** TASK INSTRUCTIONS **
What is needed is the exact text of each line in the listing below from the one with "那麼擁擠難停車，但交通動線上又非常順暢，不管" up to and including the one with "вул. Новоконстантинівська 4а, Київ", and no pictures.

** DATASET EXCERPTS **
---

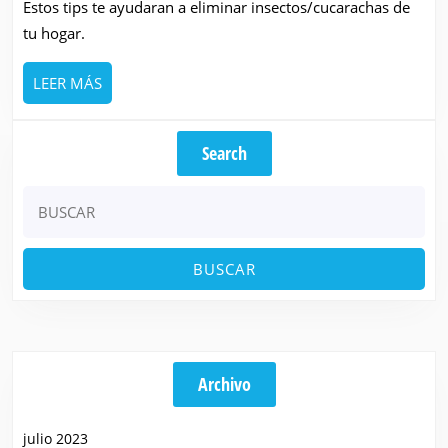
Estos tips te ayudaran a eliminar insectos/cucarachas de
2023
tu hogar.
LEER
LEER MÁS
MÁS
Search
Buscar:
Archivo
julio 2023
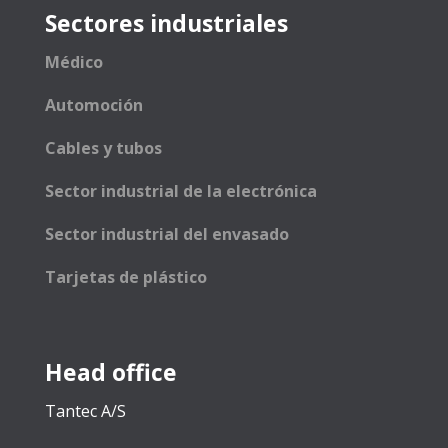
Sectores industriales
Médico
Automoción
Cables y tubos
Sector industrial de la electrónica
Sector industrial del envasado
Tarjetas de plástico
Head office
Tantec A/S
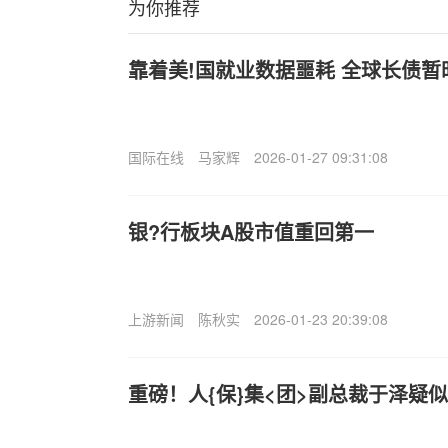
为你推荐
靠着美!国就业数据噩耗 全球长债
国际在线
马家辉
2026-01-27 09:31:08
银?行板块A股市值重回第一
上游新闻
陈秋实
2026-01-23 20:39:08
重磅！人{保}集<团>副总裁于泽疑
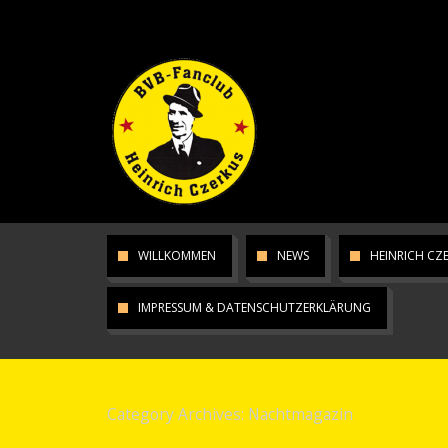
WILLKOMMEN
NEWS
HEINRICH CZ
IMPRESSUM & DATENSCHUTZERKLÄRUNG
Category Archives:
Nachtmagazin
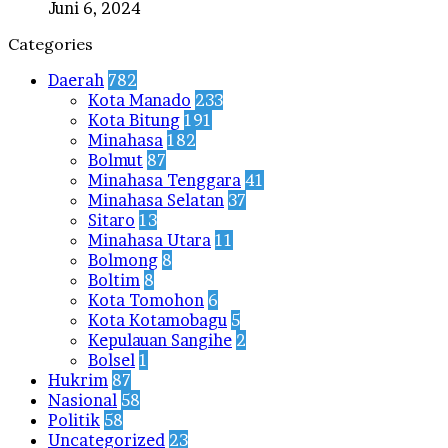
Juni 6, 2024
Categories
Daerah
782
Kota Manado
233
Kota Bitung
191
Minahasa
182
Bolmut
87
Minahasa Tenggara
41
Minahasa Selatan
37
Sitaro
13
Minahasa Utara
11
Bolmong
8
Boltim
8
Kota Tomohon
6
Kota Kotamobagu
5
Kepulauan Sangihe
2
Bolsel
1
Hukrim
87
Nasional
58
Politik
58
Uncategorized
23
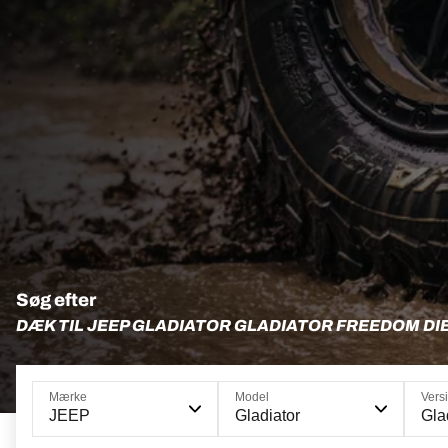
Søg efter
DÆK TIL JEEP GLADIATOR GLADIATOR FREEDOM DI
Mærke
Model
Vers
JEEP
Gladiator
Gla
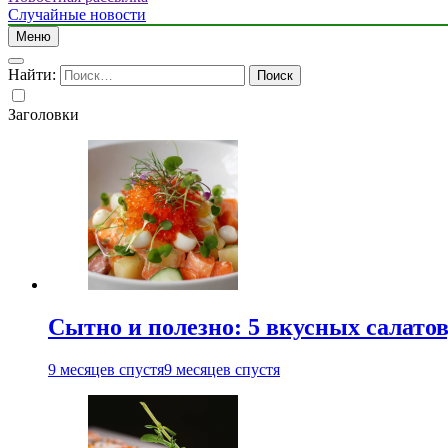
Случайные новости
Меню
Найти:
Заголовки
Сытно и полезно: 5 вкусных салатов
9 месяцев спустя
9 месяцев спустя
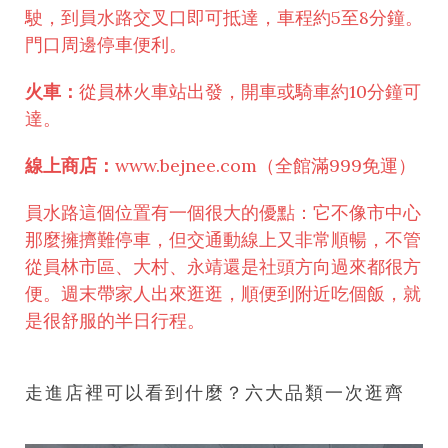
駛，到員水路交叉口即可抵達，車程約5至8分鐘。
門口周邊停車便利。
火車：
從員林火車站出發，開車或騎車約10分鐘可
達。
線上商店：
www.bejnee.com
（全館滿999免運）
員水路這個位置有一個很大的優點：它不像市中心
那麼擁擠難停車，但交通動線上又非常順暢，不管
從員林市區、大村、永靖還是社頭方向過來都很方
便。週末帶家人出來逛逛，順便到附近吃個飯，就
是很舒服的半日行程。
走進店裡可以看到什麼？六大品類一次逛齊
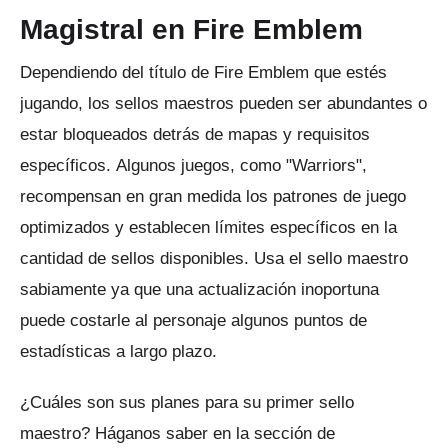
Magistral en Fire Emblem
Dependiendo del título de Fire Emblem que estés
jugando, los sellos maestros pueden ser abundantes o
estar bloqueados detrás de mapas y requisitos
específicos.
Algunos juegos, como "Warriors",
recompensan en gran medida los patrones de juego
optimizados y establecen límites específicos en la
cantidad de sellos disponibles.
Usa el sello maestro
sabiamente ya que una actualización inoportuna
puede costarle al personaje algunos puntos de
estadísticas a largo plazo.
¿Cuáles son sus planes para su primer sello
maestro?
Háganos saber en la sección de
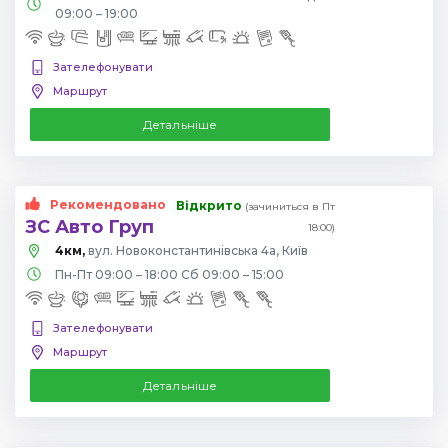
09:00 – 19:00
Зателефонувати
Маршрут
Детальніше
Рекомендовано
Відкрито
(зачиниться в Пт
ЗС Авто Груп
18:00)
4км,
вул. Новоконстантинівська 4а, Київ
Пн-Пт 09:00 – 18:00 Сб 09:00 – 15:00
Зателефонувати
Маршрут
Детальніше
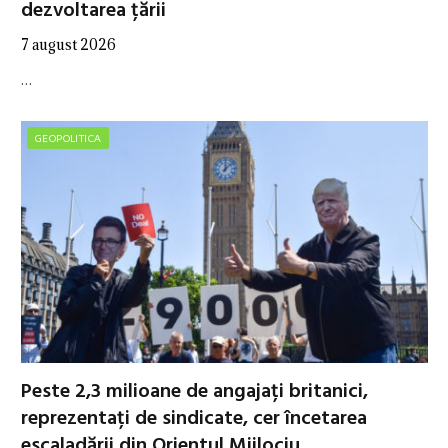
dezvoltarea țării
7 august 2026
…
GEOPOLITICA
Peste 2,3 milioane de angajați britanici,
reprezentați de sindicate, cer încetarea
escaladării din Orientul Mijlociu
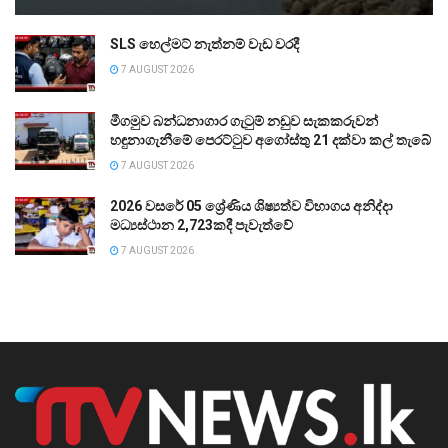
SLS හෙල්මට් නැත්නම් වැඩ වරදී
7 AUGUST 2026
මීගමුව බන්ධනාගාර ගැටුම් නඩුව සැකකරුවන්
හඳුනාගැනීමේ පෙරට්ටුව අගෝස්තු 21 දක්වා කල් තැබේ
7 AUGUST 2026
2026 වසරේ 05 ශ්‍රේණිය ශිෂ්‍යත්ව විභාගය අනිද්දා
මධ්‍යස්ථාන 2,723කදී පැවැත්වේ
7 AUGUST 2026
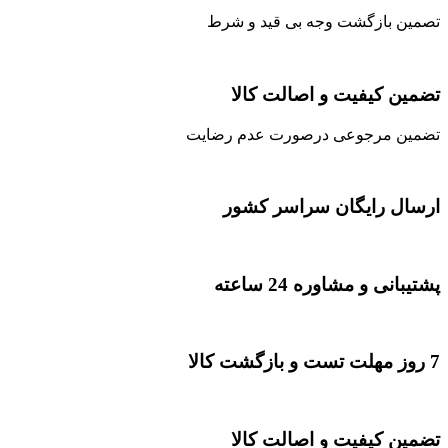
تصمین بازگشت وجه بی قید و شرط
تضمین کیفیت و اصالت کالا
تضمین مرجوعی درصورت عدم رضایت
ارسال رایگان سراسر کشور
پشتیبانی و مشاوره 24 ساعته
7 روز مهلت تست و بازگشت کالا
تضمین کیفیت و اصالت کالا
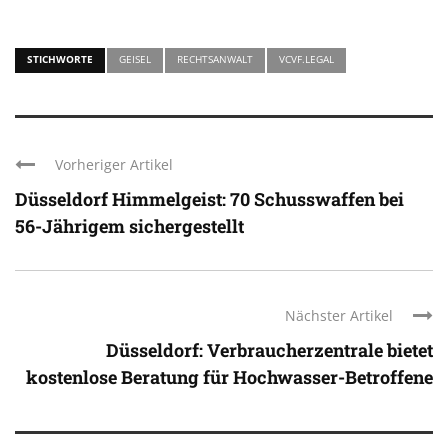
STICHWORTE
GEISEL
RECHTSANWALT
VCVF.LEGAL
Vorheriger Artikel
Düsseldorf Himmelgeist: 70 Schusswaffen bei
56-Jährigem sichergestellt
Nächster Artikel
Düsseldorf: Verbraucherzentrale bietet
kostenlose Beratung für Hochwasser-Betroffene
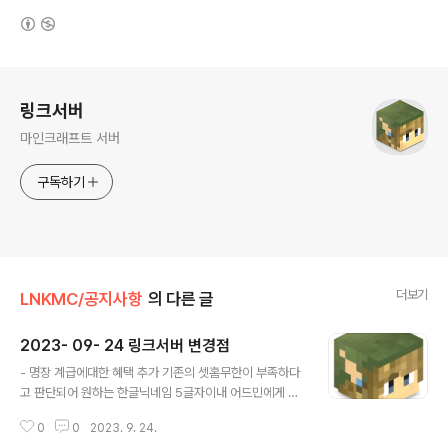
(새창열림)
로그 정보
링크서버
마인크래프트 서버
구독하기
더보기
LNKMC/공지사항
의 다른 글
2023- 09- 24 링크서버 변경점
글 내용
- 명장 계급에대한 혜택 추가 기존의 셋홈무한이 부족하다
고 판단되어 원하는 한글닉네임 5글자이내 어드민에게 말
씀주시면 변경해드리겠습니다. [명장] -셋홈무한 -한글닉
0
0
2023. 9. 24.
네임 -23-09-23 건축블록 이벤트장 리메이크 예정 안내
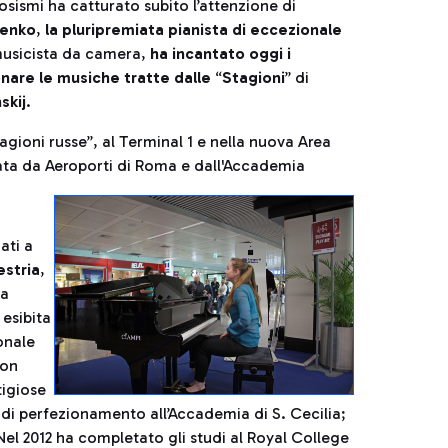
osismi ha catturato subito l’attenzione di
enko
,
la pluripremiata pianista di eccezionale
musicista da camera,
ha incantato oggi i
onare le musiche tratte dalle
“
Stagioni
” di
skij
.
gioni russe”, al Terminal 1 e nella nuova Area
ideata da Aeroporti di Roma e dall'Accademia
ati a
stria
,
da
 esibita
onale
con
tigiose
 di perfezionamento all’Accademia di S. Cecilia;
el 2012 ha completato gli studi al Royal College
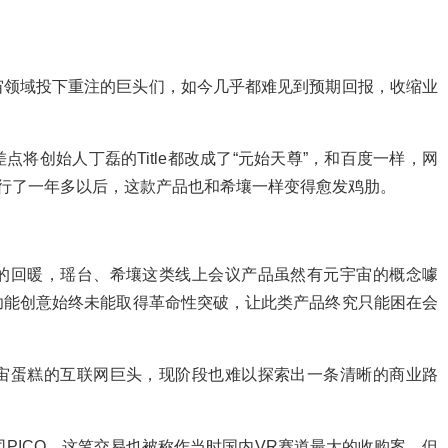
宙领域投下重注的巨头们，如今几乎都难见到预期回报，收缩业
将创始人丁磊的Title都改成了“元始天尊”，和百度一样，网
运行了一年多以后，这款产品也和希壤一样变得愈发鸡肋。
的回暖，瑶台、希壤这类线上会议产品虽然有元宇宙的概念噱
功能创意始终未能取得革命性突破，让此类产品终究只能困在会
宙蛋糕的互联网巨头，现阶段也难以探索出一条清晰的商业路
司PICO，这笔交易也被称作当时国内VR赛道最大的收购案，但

---

** RESULT OF THE TASK **
那麼擁擠難停車，但交通動線上又非常順暢，不管
從員林市區、大村、永靖還是社頭方向過來都很方
便。週末帶家人出來逛逛，順便到附近吃個飯，就
是很舒服的半日行程。
走進店裡可以看到什麼？六大品類一次逛齊
Magistral en Fire Emblem
Dependiendo del título de Fire Emblem que estés
jugando, los sellos maestros pueden ser abundantes o
estar bloqueados detrás de mapas y requisitos
específicos.
Algunos juegos, como "Warriors",
recompensan en gran medida los patrones de juego
optimizados y establecen límites específicos en la
cantidad de sellos disponibles.
Usa el sello maestro
sabiamente ya que una actualización inoportuna
puede costarle al personaje algunos puntos de
estadísticas a largo plazo.
¿Cuáles son sus planes para su primer sello
maestro?
Háganos saber en la sección de
09:00 – 19:00
Зателефонувати
Маршрут
Детальніше
Рекомендовано
Відкрито
(зачиниться в Пт
ЗС Авто Груп
18:00)
4км,
вул. Новоконстантинівська 4а, Київ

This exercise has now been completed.